[Lens and sensor metadata]
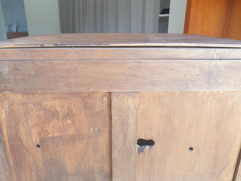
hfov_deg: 67.3
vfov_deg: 53.1
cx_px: 120
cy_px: 90
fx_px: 181
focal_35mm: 26
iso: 160
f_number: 2.4
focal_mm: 4.3
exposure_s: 1/50
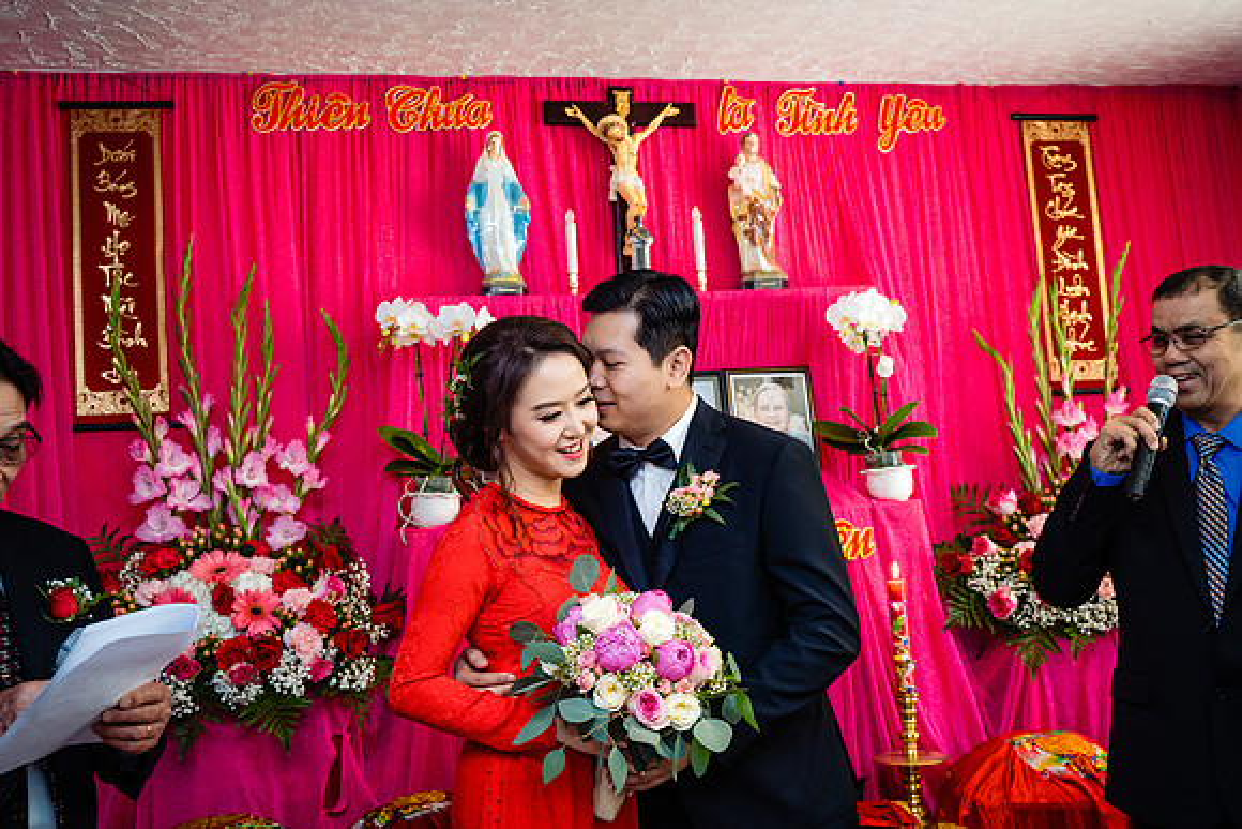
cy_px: 414
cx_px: 621
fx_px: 1346
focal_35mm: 39
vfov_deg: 34.2
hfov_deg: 49.5
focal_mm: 39
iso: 1600
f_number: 4
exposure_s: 1/160
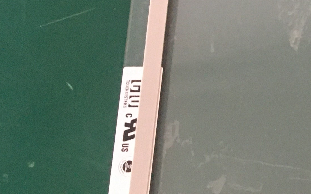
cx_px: 550
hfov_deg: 16.0
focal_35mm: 112
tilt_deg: -75.0
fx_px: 949
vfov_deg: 11.6
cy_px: 21
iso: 200
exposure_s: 1/33
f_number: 2.2
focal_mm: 4.15
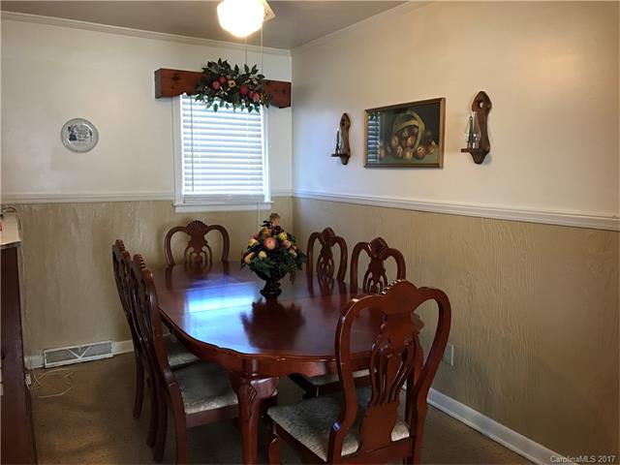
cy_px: 232
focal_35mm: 28
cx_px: 310
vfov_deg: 49.7
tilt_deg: -5.6
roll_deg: +0.3
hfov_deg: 63.4
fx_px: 502
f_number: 1.8
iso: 64
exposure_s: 1/15
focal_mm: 3.99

● Work order
Repeat the entries exactly and keep the pictures out of the copy.

● Exercise answer
hfov_deg: 67.3
vfov_deg: 53.1
cx_px: 120
cy_px: 90
fx_px: 181
focal_35mm: 26
iso: 160
f_number: 2.4
focal_mm: 4.3
exposure_s: 1/50
cy_px: 414
cx_px: 621
fx_px: 1346
focal_35mm: 39
vfov_deg: 34.2
hfov_deg: 49.5
focal_mm: 39
iso: 1600
f_number: 4
exposure_s: 1/160
cx_px: 550
hfov_deg: 16.0
focal_35mm: 112
tilt_deg: -75.0
fx_px: 949
vfov_deg: 11.6
cy_px: 21
iso: 200
exposure_s: 1/33
f_number: 2.2
focal_mm: 4.15
cy_px: 232
focal_35mm: 28
cx_px: 310
vfov_deg: 49.7
tilt_deg: -5.6
roll_deg: +0.3
hfov_deg: 63.4
fx_px: 502
f_number: 1.8
iso: 64
exposure_s: 1/15
focal_mm: 3.99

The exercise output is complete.